Largely missing from the media are aspects of conflicts that seem beyond the comprehension of the western world. Reasons for disputes such as unfamiliar religions, politics, or existing cultural issues are not properly addressed by news reports. These factors require detailed and consistent coverage over the span of the conflict. Instead they are barely or poorly reported while media outlets focus on aspects like starvation or disease that elicit empathy and subsequent interest from the audience.
Dangers of this selective reporting were made evident in the aftermath of the 1994 Rwandan Genocide. After the end of the genocide in July of 1994, The Guardian published an article titled “Rwandan Apocalypse”. The article focused not on the state-sponsored genocide that resulted in the deaths of nearly a million people, but on a budding cholera outbreak in a refugee camp in Goma. Western populations were believed more capable of understanding and empathising with disease than the culturally fuelled genocide. Though not mentioned in The Guardian report, the Goma camp was also run by former genocidal militias who fled with over a million civilians that they forced at gunpoint or with threatening propaganda. The Guardian’s selective reporting was partially responsible for a great deal of donated resources being allocated to the perpetrators of genocide residing in the camps, as opposed to the suffering survivors and victims of the violence.

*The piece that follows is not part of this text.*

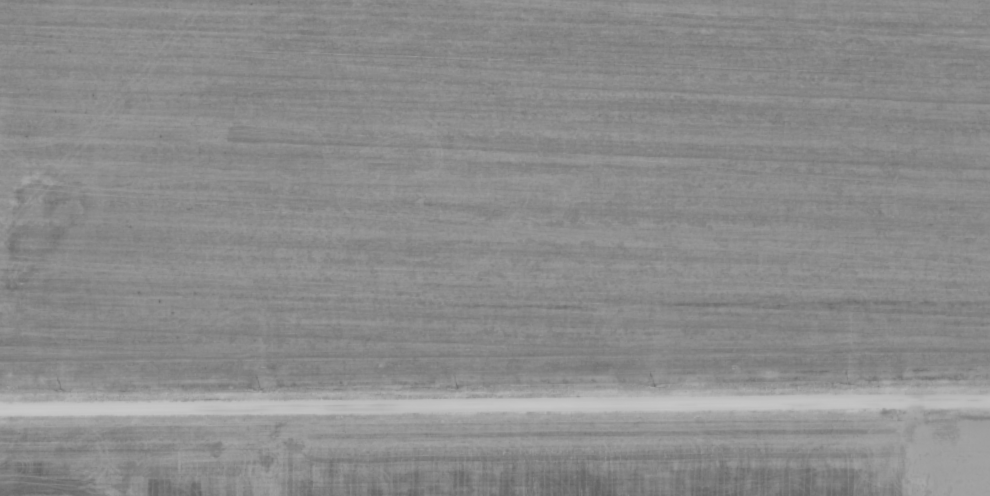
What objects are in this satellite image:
road: (495, 402)

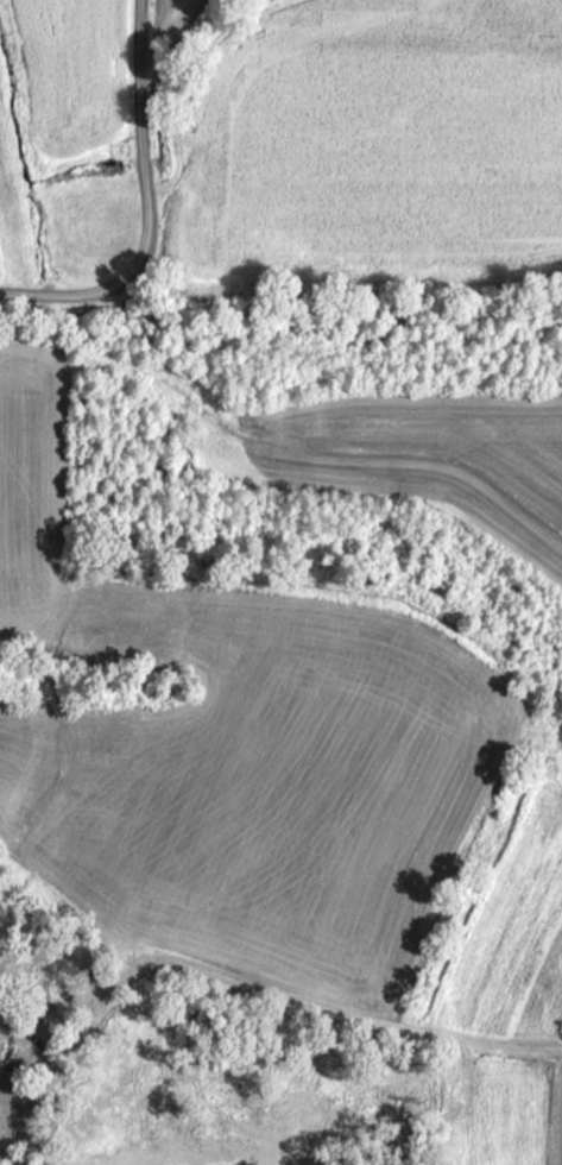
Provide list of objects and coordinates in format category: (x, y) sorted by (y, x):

Media sensationalism of the global community’s issues not only marginalises the hardships of those suffering, but also leads to a type of emotive numbness. If all regional conflicts become simplified to certain aspects like starvation and disease, the audience starts to believe in the normalcy of these conditions and begins to lose their empathy for the subjects. This phenomenon of compassion fatigue proves that there is little benefit to overriding the facts and experiences of the suffering to appeal to the emotions of the western observer.

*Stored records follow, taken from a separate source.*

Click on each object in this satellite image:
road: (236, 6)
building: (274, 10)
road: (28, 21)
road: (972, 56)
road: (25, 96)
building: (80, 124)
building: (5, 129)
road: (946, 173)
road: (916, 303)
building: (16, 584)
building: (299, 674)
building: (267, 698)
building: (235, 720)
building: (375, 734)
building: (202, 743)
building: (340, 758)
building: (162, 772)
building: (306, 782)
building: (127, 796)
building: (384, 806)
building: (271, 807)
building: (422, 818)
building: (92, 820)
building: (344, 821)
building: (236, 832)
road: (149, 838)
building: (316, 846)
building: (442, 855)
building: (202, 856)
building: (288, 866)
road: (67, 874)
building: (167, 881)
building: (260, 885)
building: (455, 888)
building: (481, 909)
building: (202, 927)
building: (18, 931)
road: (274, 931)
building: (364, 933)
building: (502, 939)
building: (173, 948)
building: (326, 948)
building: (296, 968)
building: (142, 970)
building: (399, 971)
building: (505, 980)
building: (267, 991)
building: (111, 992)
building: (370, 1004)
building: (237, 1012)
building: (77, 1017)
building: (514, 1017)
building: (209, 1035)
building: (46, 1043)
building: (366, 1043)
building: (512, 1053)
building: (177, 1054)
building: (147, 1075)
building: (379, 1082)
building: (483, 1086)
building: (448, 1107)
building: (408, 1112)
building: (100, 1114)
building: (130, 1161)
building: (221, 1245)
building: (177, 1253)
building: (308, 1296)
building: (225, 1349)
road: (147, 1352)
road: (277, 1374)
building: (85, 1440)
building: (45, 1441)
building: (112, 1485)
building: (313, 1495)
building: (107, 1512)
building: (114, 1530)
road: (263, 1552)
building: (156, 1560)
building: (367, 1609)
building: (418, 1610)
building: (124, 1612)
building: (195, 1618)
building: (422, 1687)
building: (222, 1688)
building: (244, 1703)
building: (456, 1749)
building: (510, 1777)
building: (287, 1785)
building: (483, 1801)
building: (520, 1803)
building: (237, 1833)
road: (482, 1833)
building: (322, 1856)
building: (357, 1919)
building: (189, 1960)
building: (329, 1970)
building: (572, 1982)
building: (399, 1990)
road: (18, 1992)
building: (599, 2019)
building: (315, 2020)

It is evident that Save the Children is trying to make a positive difference in the lives of the Syrian refugees. Nonetheless, the means employed by the organisation to spread awareness of the Syrian conflict are questionable. The video’s intention is to fight ignorance about the Syrian conflict. By making it about the imagined plight of a western girl, the audience finishes the video still ignorant about the situation in Syria. Even if western advocacy groups and media outlets are driven by good will, marginalising the struggles of victims of conflict has serious ramifications that cannot be ignored. Instead of trying to spread awareness of foreign experiences by simplifying and relocating them to the realms of our own, those who make the decision to tell the story of other individuals’ suffering must make every effort to stay true to the victims’ experiences.